As I said earlier, the absolute number of patient years, we believe is very robust, more than 200 patient years of exposure for a rare disease. Keeping these subjects in the trial, I think is critically important. The degree to which the once weekly and twice weekly exposure will be critical to regulatory authorities, again, I won't speculate on the importance. As I said, we were today looking at the relative balance of the reported events in both groups. There's reason to believe that at least significant information can be drawn from the once per week treatment population.

Rajan Sharma
Analyst, Goldman, Sachs & Co.

Okay. Perfect. Thank you.

David Kendall
CMO, Zealand Pharma

Thanks for that.

Operator

Thank you. We will now go to our next question. Please stand by. Your next question comes from the line of Brian Bolton from Jefferies. Please go ahead. Your line is open.

Brian Bolton
Representative, Jefferies

Hi, it's Brian Bolton here from Jefferies on to Lucy Codrington. Just hoping for your thoughts on what you think drove the greater than expected placebo response, given that it looks almost in line with the once weekly. Thanks.

David Kendall
CMO, Zealand Pharma

I'll start, Brian. I think you broke up just a little bit. What did we make of the placebo effect? I think you know, we were, I'm not sure surprised is the right word, but it was a robust placebo effect, you know, greater at least in magnitude than that was observed in the GATTEX randomized and placebo-controlled trial, reported in their submission and in their label. I think importantly, we tried our level best to with this stabilization period, to ensure that the subjects in all groups were in a position where you know, we could elucidate treatment effect, which we obviously did, the difference between twice weekly and placebo.

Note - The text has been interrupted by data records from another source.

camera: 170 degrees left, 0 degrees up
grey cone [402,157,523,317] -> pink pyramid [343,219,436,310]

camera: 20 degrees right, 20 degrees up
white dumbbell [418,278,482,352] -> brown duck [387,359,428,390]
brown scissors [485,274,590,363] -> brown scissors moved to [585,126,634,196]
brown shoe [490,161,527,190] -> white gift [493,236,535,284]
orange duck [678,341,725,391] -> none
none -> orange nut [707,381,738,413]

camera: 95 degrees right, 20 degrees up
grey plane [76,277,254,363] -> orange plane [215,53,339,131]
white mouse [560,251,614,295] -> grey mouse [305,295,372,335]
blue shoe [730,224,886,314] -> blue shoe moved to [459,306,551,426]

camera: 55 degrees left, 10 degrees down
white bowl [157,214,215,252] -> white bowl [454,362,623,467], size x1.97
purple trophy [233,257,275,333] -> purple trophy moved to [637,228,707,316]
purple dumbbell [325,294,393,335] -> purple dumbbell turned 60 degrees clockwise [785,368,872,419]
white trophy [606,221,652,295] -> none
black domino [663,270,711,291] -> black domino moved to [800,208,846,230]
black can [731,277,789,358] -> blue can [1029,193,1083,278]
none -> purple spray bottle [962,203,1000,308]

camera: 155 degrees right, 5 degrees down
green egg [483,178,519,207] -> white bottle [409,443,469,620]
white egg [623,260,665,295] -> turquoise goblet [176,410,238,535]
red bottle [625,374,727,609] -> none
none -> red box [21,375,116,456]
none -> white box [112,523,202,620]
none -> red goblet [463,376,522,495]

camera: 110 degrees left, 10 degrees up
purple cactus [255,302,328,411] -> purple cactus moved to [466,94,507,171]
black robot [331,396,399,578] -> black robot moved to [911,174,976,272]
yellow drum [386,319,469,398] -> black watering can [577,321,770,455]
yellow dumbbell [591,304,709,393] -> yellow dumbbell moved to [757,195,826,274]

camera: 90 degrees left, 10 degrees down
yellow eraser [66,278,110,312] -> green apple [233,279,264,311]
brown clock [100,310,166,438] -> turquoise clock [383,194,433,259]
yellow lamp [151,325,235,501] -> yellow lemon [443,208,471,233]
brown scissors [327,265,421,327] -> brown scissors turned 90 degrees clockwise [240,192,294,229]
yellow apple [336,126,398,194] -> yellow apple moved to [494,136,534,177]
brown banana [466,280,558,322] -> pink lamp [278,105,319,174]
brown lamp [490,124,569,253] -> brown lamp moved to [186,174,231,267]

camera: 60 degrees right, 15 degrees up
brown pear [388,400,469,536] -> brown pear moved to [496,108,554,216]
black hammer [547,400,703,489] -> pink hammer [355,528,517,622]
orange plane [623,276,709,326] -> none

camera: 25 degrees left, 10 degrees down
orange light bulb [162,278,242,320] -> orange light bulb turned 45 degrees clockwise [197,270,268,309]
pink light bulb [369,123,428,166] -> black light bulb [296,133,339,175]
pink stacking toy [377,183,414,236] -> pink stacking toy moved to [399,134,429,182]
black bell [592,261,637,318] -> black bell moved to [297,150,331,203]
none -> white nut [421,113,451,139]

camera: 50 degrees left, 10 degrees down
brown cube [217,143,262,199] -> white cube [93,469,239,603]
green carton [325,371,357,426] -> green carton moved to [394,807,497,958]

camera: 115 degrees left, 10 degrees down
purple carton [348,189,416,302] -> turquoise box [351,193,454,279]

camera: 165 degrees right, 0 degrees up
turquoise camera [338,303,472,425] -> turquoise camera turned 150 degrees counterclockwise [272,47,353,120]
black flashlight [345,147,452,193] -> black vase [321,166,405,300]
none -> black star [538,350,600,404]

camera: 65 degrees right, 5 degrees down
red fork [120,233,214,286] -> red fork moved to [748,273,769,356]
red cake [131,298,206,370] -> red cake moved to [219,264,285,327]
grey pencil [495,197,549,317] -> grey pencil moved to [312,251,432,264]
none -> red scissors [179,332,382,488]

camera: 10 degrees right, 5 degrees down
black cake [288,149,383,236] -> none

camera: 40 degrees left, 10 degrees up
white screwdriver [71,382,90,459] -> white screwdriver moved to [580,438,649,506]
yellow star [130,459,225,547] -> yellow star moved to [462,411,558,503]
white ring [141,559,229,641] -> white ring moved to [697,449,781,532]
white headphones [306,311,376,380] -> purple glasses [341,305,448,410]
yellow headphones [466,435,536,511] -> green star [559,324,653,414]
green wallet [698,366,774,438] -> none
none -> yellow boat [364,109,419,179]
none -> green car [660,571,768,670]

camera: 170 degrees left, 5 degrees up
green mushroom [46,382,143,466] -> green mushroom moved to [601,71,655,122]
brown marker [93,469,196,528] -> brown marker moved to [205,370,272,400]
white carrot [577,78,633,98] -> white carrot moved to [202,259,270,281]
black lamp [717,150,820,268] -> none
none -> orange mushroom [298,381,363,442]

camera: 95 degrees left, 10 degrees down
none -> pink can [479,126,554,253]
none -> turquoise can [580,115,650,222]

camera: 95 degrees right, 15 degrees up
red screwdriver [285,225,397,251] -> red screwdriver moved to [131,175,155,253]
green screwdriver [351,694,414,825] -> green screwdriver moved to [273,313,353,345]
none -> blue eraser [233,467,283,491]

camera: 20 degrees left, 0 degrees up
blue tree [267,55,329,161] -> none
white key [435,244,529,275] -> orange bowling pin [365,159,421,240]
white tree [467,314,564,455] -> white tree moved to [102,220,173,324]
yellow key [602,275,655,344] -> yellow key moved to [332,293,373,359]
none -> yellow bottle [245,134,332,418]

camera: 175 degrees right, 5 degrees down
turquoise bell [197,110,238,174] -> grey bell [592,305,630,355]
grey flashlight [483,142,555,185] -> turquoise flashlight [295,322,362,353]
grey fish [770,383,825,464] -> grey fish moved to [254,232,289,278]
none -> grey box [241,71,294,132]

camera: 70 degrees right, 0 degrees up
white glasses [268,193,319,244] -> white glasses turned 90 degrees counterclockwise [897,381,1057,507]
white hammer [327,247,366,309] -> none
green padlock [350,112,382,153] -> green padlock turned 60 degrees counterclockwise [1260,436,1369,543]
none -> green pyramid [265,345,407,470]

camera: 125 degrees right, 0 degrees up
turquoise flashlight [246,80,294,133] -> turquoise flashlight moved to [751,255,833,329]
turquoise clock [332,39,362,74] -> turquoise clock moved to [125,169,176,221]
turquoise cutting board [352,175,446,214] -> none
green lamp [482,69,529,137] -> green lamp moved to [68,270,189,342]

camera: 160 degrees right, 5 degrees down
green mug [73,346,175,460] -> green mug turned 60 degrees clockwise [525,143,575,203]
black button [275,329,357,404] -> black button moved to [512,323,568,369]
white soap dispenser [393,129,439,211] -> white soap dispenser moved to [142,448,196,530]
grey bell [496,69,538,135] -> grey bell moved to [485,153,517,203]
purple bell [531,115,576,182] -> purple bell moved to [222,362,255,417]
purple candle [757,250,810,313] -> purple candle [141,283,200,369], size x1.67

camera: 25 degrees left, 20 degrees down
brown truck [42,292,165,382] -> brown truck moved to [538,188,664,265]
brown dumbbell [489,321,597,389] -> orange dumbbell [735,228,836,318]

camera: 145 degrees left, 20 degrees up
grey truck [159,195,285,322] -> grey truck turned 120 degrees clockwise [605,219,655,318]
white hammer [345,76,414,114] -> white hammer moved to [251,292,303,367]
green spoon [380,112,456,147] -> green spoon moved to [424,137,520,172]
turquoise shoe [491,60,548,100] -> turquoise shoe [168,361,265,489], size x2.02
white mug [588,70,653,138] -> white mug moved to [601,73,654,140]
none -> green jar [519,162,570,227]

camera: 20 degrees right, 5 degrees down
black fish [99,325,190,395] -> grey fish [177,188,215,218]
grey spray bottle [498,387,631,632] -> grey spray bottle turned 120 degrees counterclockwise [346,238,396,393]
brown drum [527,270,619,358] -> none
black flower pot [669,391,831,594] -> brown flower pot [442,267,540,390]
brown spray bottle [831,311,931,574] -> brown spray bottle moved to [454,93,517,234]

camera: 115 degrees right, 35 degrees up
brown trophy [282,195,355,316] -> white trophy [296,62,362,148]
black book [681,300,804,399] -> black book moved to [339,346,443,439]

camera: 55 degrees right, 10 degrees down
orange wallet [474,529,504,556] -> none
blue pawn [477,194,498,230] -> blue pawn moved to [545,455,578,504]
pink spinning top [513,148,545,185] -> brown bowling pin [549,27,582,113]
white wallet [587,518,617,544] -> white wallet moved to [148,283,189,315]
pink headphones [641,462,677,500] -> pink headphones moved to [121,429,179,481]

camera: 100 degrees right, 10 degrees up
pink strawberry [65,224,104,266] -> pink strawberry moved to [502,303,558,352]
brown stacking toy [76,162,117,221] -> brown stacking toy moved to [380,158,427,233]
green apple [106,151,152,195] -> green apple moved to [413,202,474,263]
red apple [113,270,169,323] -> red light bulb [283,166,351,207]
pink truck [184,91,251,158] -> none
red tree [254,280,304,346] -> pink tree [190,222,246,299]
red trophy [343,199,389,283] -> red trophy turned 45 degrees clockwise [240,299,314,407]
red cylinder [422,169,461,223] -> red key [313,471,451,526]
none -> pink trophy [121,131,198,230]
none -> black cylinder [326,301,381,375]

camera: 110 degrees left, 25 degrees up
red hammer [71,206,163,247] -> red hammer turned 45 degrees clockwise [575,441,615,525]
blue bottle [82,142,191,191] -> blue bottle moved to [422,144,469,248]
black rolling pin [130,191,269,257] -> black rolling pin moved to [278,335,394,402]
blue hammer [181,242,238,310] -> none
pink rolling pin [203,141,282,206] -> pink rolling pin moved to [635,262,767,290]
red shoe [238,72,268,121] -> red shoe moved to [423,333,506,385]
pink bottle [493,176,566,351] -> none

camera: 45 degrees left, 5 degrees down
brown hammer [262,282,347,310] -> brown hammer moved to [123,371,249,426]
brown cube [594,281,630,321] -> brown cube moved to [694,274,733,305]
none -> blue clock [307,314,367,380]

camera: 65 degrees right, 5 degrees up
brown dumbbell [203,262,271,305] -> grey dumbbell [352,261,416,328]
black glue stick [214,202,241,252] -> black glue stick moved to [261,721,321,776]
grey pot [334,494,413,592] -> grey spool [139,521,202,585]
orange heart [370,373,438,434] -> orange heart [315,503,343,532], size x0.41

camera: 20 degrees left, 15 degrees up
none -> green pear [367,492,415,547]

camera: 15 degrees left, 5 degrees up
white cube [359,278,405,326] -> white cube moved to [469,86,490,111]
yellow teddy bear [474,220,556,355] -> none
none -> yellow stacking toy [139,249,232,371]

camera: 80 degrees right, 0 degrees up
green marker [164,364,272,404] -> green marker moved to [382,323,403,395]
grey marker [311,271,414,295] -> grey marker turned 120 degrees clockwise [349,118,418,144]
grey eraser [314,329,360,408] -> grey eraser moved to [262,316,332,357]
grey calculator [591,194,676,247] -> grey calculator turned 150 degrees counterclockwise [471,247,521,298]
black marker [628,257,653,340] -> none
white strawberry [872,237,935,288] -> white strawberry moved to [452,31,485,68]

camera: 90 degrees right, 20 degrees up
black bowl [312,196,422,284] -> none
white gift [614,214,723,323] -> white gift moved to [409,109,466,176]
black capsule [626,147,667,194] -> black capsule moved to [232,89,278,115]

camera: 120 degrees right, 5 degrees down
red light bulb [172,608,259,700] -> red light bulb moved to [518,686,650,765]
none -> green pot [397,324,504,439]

We will obviously be looking into things like daily fluid intake, body weight, to see if there are any other signals that tell us why the placebo population treated or responded the way it did. Obviously, that's only speculative. For our understanding, their response is their response, and the data are the data. We again are pleased that we were able to see a substantial, clinically meaningful difference between the twice weekly and placebo, even with that fairly robust placebo treatment response.

Brian Bolton
Representative, Jefferies

Thanks a lot. Cheers.

David Kendall
CMO, Zealand Pharma

Cheers.

Operator

Thank you. There are currently no further questions. I will hand the call back to you.

Adam Steensberg
President and CEO, Zealand Pharma

Thank you. With that, we would really like to thank all of you for attending this call, which is of course related to a very significant event for the company, and as I said, for hopefully for patients living with short bowel syndrome. We look very much forward to connecting with you at future announcements and updates. Have a good day.

Operator

Thank you. This concludes today's conference call. Thank you for participating. Speakers, please stand by.